A local wind-energy initiative
Stratford Beacon-Herald Editorial - April 28, 2008
What do you do when confronted with a roadblock? Look for ways to get around it, of course.
That's what a local wind-energy initiative is doing in the face of barriers put up by Ontario Power Authority and Hydro One.
Fed up with more than two years of delays, Countryside Energy Co-operative and Perth East council have decided to explore the possibility of selling energy generated by a proposed 10-megawatt wind farm directly to consumers rather than to the province.
Dreaming of harnessing the area's wind for green energy, Countryside announced in August 2005 it was hoping to build a 10-megawatt station that would be enough to supply about 3,300 average Ontario homes with electricity. Wind tests had produced promising results.
It would be a member-owned co-operative and offer public shares. Some area farmers would benefit by leasing land to the co-operative for the towers.
It was an exciting prospect.
In March 2006, the group was encouraged when the province announced how it would pay small producers of electricity from green sources. The 11 cents per kilowatt-hour for wind energy was enough to make Countryside confident its project could go ahead.

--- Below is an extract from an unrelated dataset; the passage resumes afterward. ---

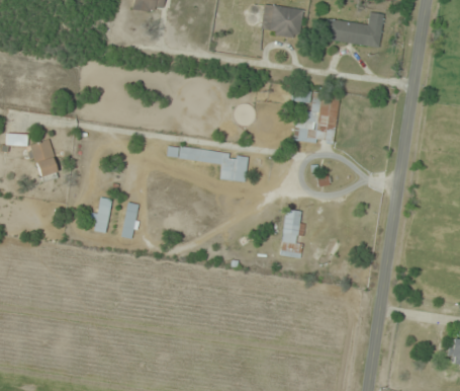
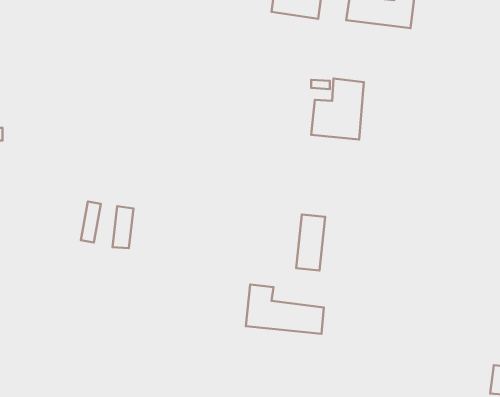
building: [29,140,59,178] -> none
building: [166,145,248,182] -> none
building: none -> [246,285,324,334]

By then, the co-op was looking to build its first wind farm near Bervie in Bruce County. A farmer there had a year's worth of test results indicating the site could support a 10-megawatt wind farm. There was talk of the Bervie site possibly coming into operation in late 2007.
Since then, however, it's been one step forward and two steps back for Countryside.
The Ontario Power Authority said there wasn't enough capacity in the southwestern Ontario electricity grid to allow projects like Countryside's to feed more power into it. Then, in March 2007, there was some encouraging news. The province announced a new high-voltage power line would be built between the Bruce nuclear plant and Milton. It looked like the new $600-million line would allow renewable energy projects to proceed.
That was a year ago. Last month, Hydro One revoked the connection agreement it had granted Countryside last August, saying there's now insufficient capacity at the Bervie site.
It's hardly surprising that Countryside is feeling frustrated.
So now the co-operative, with the backing of Perth East council, is undertaking a $30,000 feasibility study into putting up a Milverton-area wind farm instead and selling the electricity directly to heavy users, such as the Perth East Recreation Complex and wastewater treatment facility, as well as industry. Perth East contributed $18,000 to the study.
A study has already shown that wind power is viable in the area. To carry it to customers, Countryside would need to install hydro lines to transmit the power, a potentially costly undertaking.
So now the co-operative will gauge interest from potential customers and make a detailed analysis of their usage.
Perhaps surprisingly, given the delays, the co-operative has signed up 31 members since the orange zone was announced in November 2006.
It's a demonstration, once again, that people are not just eager to embrace green energy but are clearly ready to move forward with it at a pace faster than politicians anticipated.
With its stated commitment to renewable energy, the Ontario government should be doing all it can to help make Countryside's contribution to a sustainable energy future, and others like it, become reality.